Pascale Bercovitch was a rising gymnastics star in France when, at 17, she lost both legs after slipping on the tracks in front of an oncoming train. Her family thought her life was over, but seven months after becoming paraplegic, Bercovitch moved to Israel to pursue her goal of joining the Israel Defense Forces, accepting a volunteer position at an IDF army base. She later worked as a journalist and documentary filmmaker before deciding to put her natural athletic skills to good use after being asked in 2007 to join the Israeli Paralympic rowing team. Though Bercovitch had never practiced the sport, and had only 10 months to pick it up, the team made it to the finals of the 2008 Summer Paralympics. She later picked up para-cycling, handcycling and is now a formidable paracanoe athlete, representing Israel on the world stage. Pascale’s inherent belief in herself and her fearless pursuit of her goals has also made her an inspirational motivational speaker around the world.
At age 21, American actress Marlee Matlin won the Best Actress Oscar for her performance in Children of a Lesser God — making her the first, and so far only, deaf performer to win an Academy Award. At 18 months old she lost all hearing in her left ear and 80% in her right due to a genetic condition. Growing up in Morton Grove, Illinois, her family joined a synagogue for the deaf, where she learned Hebrew phonetically and had a Bat Mitzvah. She also took acting classes at the International Center on Deafness and the Arts. She was discovered at the age of seventeen by actor Henry Winkler (a Jewish Gem unto himself), which led to her 1986 film debut in Children of a Lesser God. Since then, Marlee has had memorable roles in The West Wing, Seinfeld and the Broadway revival of Spring Awakening; last year she joined the cast of Quantico. Marlee credits her parents and her inclusive Jewish upbringing for her confidence. She is actively involved in many charitable organizations, including her local Jewish Federation, and recently received the Morton E. Ruderman Award for her work advocating for inclusion.
Itzhak Perlman is perhaps the most famous violinist alive today.
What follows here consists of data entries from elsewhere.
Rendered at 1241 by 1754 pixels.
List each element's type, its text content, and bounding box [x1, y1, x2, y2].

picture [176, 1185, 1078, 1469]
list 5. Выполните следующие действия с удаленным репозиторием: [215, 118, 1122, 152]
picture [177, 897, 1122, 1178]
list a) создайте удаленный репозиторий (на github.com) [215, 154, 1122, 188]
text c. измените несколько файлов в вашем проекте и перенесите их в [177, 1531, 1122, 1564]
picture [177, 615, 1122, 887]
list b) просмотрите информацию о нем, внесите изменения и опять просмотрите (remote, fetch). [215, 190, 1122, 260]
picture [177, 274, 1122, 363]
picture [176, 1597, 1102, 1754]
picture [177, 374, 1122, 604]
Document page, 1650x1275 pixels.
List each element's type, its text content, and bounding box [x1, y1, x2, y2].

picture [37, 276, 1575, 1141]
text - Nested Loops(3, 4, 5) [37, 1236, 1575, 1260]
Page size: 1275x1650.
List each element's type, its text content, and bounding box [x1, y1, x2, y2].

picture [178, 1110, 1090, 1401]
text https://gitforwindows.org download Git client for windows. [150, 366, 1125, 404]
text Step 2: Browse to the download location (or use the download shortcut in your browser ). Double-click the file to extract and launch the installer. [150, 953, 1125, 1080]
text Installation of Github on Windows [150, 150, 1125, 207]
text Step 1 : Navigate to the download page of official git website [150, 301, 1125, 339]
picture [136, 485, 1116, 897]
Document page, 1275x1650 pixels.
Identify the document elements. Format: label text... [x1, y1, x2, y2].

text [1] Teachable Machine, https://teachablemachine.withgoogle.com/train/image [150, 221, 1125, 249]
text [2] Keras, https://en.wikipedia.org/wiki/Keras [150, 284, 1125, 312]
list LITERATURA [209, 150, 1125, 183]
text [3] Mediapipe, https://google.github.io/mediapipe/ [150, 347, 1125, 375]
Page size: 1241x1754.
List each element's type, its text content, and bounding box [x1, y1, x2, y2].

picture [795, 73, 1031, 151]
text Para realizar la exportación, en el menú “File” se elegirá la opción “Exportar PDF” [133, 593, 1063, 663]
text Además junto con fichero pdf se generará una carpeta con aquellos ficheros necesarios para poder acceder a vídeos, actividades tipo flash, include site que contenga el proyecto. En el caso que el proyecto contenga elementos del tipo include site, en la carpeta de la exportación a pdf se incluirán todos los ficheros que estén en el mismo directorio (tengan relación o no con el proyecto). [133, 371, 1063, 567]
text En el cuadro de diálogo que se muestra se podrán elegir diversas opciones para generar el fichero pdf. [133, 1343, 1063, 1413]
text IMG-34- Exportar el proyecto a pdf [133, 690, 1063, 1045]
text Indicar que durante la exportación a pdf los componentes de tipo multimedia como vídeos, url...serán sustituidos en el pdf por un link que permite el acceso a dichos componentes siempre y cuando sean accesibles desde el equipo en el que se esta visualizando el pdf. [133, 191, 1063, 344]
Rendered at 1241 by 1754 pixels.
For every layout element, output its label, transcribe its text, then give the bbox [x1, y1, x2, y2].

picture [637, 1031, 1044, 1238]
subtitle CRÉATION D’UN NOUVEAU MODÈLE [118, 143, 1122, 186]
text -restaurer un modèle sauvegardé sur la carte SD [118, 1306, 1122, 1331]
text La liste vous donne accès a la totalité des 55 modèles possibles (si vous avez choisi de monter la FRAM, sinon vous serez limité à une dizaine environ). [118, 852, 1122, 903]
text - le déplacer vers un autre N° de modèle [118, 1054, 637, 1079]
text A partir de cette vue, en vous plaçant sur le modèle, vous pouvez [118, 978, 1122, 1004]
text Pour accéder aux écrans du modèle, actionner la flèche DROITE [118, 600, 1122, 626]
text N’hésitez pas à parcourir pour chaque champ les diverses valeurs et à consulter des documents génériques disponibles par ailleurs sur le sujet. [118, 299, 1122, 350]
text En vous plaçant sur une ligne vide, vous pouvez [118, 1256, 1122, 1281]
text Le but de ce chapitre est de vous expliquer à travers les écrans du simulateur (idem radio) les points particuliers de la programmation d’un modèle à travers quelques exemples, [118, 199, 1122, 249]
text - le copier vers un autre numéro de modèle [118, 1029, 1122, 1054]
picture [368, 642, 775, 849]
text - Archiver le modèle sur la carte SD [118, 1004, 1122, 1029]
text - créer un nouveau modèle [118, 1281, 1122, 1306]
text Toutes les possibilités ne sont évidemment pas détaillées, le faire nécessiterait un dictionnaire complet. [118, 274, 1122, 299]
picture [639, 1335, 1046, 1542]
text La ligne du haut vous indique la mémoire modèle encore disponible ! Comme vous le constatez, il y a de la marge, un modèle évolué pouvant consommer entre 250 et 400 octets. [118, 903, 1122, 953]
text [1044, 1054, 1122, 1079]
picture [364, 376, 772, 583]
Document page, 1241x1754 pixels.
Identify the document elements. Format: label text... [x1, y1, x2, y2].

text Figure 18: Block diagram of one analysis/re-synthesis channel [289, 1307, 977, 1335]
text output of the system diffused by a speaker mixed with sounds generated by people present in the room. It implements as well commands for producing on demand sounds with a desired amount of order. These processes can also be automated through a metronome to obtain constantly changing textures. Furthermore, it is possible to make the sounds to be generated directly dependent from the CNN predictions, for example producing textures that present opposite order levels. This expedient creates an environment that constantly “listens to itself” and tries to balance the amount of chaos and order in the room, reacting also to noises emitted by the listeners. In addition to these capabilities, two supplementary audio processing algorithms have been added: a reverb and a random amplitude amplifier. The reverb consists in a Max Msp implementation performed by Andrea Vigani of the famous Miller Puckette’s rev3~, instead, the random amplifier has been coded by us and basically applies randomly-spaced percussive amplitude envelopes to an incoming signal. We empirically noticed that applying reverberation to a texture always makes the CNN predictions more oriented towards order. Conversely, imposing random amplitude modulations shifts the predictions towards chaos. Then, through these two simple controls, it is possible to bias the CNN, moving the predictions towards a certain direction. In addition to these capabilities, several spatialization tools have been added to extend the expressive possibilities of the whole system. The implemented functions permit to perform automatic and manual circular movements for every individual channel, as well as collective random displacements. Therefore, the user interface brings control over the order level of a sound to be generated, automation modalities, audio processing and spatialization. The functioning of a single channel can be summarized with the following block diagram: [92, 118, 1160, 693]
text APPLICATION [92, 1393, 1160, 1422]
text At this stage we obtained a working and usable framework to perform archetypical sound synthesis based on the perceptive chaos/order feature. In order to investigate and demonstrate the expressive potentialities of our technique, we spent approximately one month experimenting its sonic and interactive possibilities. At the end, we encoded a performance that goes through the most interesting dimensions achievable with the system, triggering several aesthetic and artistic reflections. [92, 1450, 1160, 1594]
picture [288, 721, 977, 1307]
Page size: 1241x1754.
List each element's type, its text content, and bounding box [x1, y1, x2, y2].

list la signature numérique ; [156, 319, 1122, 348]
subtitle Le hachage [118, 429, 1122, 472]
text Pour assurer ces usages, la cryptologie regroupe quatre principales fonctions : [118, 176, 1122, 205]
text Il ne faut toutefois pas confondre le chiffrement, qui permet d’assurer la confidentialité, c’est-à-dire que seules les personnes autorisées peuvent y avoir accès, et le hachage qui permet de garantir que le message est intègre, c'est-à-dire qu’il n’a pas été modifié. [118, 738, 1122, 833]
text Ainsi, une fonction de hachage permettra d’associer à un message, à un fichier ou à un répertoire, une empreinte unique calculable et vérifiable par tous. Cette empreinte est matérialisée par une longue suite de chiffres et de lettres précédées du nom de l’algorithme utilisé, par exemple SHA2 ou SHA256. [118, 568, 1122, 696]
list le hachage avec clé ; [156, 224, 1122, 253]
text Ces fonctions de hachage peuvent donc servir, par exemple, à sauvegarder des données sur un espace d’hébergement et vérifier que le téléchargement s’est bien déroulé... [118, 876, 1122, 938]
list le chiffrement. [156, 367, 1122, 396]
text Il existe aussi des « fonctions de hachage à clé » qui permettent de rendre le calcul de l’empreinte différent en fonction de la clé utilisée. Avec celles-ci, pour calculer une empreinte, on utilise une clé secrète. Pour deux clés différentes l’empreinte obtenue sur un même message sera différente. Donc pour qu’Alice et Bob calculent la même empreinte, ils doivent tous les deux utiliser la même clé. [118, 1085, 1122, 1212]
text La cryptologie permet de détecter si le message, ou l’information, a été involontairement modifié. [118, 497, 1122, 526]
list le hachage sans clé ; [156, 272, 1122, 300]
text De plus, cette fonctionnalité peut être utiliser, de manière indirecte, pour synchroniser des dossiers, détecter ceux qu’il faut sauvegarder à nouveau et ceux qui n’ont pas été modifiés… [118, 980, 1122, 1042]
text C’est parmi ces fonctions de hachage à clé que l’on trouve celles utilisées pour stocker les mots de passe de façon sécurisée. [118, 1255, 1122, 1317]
While millions of people know his name, most are not aware that he’s been a member of the community of people living with disabilities since the tender age of 4, when he contracted polio and lost the use of his legs. Born in Tel Aviv in 1945, on the cusp of Israeli independence, Itzhak became infatuated with the violin after listening to a classical music performance on the radio. At three years old, he was denied admission to a local conservatory for being too small to hold a violin. He decided to teach himself using a toy fiddle. He was finally admitted to the local conservatory, followed by the music academy in Tel Aviv and later the Julliard School in New York City. As a soloist he became a star in both the classical and pop culture world, appearing on The Ed Sullivan Show, at Carnegie Hall, at the White House — including a state dinner for Queen Elizabeth II — on The Tonight Show and even on Sesame Street. Despite his requirement to sit for every performance and his lifelong use of crutches (and, more recently, an electric scooter), Itzhak is one of the world’s leading classical musicians, music educators and symphonic conductors, and continues to perform to this day.